I thought of my oboe teacher, if I may call a man I've visited only twice such an intimate, who'd advised me to smoke if I were to dry my mouth in order to play the thing more comfortably: aha: perhaps that's why Nelson, excellent horn player, had become such an adept of the pipe. I remembered how to roll the smoke around in my mouth, tonguing it as a dog noses sheep through the fold, and I practiced taking smaller amounts, so as neither to cough nor to inhale it into the lungs. 

It's more complicated than it looks, smoking — many seemingly automatic activities are, even the pleasurable ones. I recalled my beother, whose cigarette pack had yielded up a critically needed but if tinfoil at a moment when, stranded in an isolates village on an outer island in French Polynesia with a blown fuse on our rented motor-scooter, suddenly and surprisingly providing an inspired comment as I recounted the adventure to oue hotelkeeper:

Heureusement, je fume. Happily, I smoke.

Fortunately, I no longer do: but I'm glad to have been reminded of the pleasures…

1 comment:

Curtis Faville said...

harles:

I wouldn't have picked you for a smoker. You seem much too puritanical in your ruminations. Another illusion of language!

I grew up in a household occupied by two smokers, my mother and stepfather. Both smoked two packs of unfiltered Camels a day, or more.

My mother had begun as a young teenager, and loved it. In her 80th year, she told me over the phone that the doctor had cut her back to "only" 11 cigarettes a day, which she thought absolute torture. For this pleasure, she endured smoker's cough, yellow teeth, dry cracked lips, yellow-y eyes, and a distinctly unfeminine smell (she also hated to bathe, you get the idea).

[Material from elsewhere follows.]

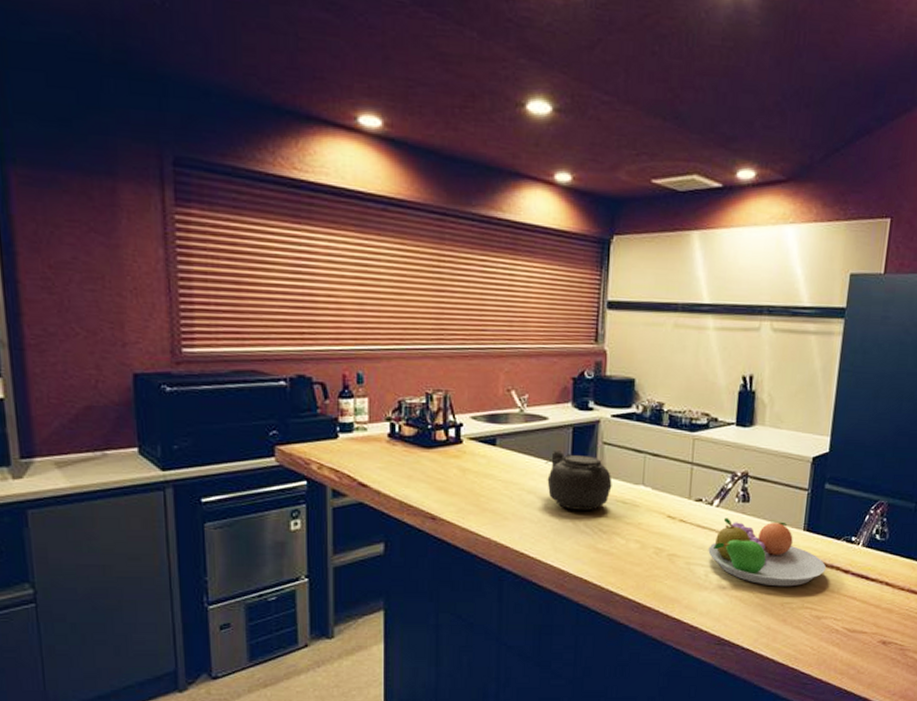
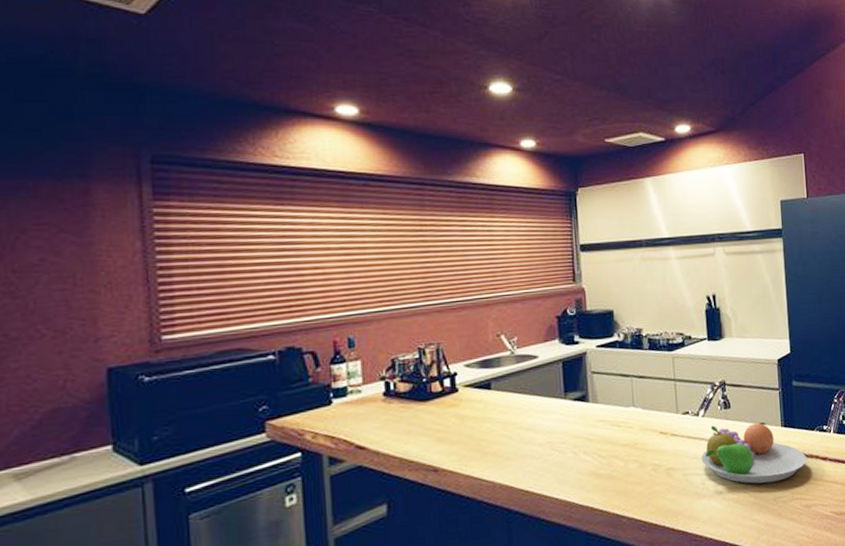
teapot: present [545,451,612,512] -> none [540,385,605,441]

My Stepfather smoked almost as an emotional expression. When angry, he smoked angry. When happy, he smoked happy. When intrigued or studying or reading, he smoked meditatively. He despised himself for this weakness, and pretended to try to quit several times, even trying a hypnotist once. Alas, he was a type A personality, and the obsessive type, so quitting anything that was habitual was extremely difficult for him. He never did, and died in an automobile accident at age 72. My mother lived to be 84.

Not surprisingly, as a child in the 1950's, I was threatened and warned relentlessly about smoking, and I never was tantalized. I could see how it ravaged their bodies, and whenever I brought friends over to the house, it was embarrassing: "Eww, what's that smell?!" The other boys in the neighborhood believed I was a sissy, but I thought hurting my body to make them accept me was a poor bargain.

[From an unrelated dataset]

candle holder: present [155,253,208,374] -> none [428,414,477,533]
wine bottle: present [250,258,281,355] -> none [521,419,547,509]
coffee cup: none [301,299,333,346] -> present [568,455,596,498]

It also kept me from experimenting with drugs in the 1960's.

Pipe-smoking has always looked appealing, but the cases of mouth cancer I saw in my youth scared me away from that. My real Father, John Calef, was briefly a smoker, later a pipe smoker in his youth. He gave them up with little difficulty.

I belonged to a single malt tasting group for a while, and occasionally was invited to share a cigar after sessions. I did only once--very curious sensation, as if there were a little bright glowing spark in the middle of my brain, and then a slightly nauseous sensation.

I guess I'm immune to the pleasures of smoke. After being away from my parents house for years, I was struck, returning by the heavy odor and penetrating presence of it. Now I find being around cigarette smoke very unpleasant, and will go out of my way to avoid it. It's one thing that puts me off when eating out in Europe, where they haven't caught up with us yet in this regard.

No problem with alcohol, though, as my blog attests. I drink some wine nearly every day. An cocktails at least three times a week.